The August 2018 report is the most recent operational monthly performance report of the refineries released by the NNPC.
The consolidated capacity utilisation of the refineries in January was 10.89 per cent; February, 13.94 per cent; March, 14.41 per cent; April, seven per cent; May, 20.66 per cent; June, 20.66 per cent; July, 4.83 per cent; and August, 3.02 per cent.
Further analysis showed that in January, the combined capacity utilisation of WRPC, PHRC and KRPC was 10.89 per cent, while their individual capacities were zero per cent, 20.61 per cent and 4.7 per cent respectively.
This implies that the Warri refinery did not refine any quantity of crude oil in January this year, while Port Harcourt and Kaduna refineries processed 183,022 metric tonnes and 21,855MT respectively.
The combined capacity utilisation of the facilities moved up marginally to 13.94 per cent in February. This time, Kaduna refinery processed no crude, while Warri and Port Harcourt refined 39,448MT and 197,453MT respectively.
The individual capacity utilisation of Warri, Port Harcourt and Kaduna refineries in February was 8.26 per cent, 24.62 per cent and zero per cent respectively.
A cumulative performance of 14.41 per cent was recorded for the refineries in March despite the dormancy of both Port Harcourt and Kaduna during the month under review.
The Warri refinery was the only plant that processed crude oil in March, as it achieved a capacity utilisation of 51.32 per cent.
The combined performance of the refineries crashed severely in April, dropping to as low as seven per cent. Warri refinery was worse hit as its capacity utilisation plunged from the 51.32 per cent recorded in March to 3.36 per cent in April.
While Kaduna refinery stayed dormant in April, Port Harcourt moved up to 12.84 per cent.
The refineries recorded a consolidated capacity utilisation of 20.66 per cent in May, as WRPC, PHRC and KRPC posted 46.55 per cent, 14.93 per cent and zero per cent respectively.
In June, the facilities had a consolidated capacity utilisation of 20.66 per cent.

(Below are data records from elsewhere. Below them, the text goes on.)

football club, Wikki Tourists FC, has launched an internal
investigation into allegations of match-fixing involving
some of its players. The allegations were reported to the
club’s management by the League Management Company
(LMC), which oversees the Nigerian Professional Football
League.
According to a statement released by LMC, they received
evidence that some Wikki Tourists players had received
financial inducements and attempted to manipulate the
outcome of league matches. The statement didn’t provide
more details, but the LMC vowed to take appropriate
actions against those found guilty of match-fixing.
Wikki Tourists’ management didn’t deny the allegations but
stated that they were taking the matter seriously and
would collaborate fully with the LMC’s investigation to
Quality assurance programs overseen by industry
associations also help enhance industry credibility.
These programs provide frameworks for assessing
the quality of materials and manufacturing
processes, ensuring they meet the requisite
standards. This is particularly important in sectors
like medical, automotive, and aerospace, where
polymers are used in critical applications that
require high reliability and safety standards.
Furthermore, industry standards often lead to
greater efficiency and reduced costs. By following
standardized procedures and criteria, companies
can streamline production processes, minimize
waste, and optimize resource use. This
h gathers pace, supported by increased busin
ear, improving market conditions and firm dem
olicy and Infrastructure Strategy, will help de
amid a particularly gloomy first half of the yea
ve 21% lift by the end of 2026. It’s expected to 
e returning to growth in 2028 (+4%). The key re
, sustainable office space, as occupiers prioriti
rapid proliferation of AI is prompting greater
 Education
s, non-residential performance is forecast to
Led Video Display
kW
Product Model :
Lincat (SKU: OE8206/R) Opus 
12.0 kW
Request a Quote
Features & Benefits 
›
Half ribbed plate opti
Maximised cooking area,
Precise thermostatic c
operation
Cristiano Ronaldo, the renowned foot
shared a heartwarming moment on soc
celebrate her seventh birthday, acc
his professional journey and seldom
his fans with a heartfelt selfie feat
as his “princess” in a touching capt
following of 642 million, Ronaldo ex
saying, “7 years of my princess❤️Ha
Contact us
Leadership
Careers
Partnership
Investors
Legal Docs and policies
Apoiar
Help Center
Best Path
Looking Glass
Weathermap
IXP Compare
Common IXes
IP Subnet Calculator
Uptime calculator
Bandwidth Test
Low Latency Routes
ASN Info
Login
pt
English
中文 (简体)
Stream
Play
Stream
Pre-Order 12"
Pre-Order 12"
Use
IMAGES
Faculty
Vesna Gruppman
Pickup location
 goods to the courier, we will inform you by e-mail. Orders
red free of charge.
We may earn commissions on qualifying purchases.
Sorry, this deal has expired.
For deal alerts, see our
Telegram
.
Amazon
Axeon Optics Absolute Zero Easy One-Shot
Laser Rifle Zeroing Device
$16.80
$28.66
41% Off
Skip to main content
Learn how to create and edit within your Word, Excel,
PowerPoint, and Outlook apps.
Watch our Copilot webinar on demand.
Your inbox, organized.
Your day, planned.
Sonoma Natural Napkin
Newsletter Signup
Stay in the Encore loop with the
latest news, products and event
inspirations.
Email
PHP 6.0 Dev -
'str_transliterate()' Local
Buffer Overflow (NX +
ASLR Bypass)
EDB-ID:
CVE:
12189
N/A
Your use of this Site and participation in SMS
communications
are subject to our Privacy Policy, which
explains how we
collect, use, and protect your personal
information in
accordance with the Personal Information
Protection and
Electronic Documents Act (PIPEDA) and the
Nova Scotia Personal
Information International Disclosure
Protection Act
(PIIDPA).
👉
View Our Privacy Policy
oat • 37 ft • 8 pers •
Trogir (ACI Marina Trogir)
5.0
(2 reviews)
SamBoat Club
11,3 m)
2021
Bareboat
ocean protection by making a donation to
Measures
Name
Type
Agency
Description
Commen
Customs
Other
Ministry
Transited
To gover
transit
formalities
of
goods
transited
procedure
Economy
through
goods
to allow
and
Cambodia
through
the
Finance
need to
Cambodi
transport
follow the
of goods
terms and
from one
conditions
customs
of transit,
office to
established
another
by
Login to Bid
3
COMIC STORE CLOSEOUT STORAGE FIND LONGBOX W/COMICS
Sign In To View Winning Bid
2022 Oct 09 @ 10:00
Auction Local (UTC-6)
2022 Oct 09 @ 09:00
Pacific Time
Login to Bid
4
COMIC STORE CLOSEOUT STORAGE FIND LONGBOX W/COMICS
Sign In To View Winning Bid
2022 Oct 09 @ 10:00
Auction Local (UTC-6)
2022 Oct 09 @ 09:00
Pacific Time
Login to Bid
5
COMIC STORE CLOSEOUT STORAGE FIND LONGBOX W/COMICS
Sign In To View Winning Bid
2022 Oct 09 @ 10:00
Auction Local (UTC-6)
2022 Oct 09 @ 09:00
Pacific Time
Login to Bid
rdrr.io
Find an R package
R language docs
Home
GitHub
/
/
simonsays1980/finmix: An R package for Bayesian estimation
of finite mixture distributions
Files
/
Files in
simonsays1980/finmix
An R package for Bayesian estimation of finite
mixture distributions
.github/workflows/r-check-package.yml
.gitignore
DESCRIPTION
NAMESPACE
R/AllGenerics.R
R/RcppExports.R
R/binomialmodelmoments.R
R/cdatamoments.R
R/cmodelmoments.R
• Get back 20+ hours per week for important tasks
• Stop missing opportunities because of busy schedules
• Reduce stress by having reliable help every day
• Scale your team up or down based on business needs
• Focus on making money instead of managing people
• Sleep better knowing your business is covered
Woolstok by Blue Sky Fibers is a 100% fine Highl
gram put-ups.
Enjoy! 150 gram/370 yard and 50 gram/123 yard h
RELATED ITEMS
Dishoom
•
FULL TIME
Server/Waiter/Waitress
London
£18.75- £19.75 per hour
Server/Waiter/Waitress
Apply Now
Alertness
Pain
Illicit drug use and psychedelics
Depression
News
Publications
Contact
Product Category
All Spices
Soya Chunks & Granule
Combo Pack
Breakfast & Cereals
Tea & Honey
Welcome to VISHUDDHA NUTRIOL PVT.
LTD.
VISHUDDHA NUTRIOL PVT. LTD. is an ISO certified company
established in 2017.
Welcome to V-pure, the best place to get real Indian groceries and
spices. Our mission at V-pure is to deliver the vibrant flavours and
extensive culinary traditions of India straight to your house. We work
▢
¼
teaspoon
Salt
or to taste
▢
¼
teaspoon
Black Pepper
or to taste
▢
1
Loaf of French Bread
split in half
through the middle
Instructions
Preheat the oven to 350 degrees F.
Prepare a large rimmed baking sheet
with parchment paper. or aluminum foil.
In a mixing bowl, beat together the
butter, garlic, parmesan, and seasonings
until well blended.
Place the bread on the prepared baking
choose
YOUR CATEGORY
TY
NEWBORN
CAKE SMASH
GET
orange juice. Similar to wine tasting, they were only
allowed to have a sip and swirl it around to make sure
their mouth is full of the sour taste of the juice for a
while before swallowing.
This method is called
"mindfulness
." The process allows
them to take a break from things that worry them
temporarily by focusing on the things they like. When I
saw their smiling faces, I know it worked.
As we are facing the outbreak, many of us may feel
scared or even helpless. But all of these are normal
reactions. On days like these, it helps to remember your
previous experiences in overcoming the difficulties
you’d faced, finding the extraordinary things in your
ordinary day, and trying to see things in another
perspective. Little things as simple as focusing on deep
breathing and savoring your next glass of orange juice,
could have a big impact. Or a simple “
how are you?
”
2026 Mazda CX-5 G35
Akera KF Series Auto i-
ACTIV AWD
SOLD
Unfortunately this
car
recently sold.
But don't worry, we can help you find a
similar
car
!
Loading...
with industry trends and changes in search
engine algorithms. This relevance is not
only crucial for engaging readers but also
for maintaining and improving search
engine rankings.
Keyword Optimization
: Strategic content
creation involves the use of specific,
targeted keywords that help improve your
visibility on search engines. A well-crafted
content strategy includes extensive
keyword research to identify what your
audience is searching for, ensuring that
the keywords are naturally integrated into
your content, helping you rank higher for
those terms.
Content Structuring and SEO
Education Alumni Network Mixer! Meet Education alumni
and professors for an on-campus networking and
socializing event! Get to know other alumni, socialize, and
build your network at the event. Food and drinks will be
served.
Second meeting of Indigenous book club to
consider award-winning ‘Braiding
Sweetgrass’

Individually, their capacities were 27.04 per cent, 27.68 per cent and zero per cent for WRPC, PHRC and KRPC respectively.
In July, their consolidated performance dropped to 4.83 per cent, as both Port Harcourt and Kaduna refineries processed no crude and posted zero per cent capacities, while Warri recorded a capacity utilisation of 17.19 per cent.
In August, which is the month with the most recent update for the refineries, their combined capacity utilisation dropped further to 3.02 per cent.
Port Harcourt and Kaduna refineries maintained their dormancy in August, as only Warri refinery processed crude but its capacity utilisation plunged to 10.75 per cent.
However, the Director-General, Lagos Chamber of Commerce and Industry, Muda Yusuf, did not see any reason why the government, through the NNPC, would want to spend more funds on the refineries.
He said, “I think the government should just disengage from all this refinery business and any other business that is not a social activity. It should disengage completely, as these businesses are not functioning properly because of governance and corporate governance problems, political interference and more.
“And for as long as these businesses remain within the domain of the public sector, they can’t function well. If they function at all, they can’t function efficiently. So the best thing is for the government to just let go and sell them to the private sector.”
Yusuf added, “So, the advice is that the government should encourage private sector players to take over the downstream segment of the petroleum business. The government should only play a regulatory and not an operational role.
“Government has no business refining petroleum products, retailing or distributing fuel. It should desist from such because there are more important things to do that have a social impact. Look at our educational system, health sector, roads and rail, those are areas the government should channel its attention to.”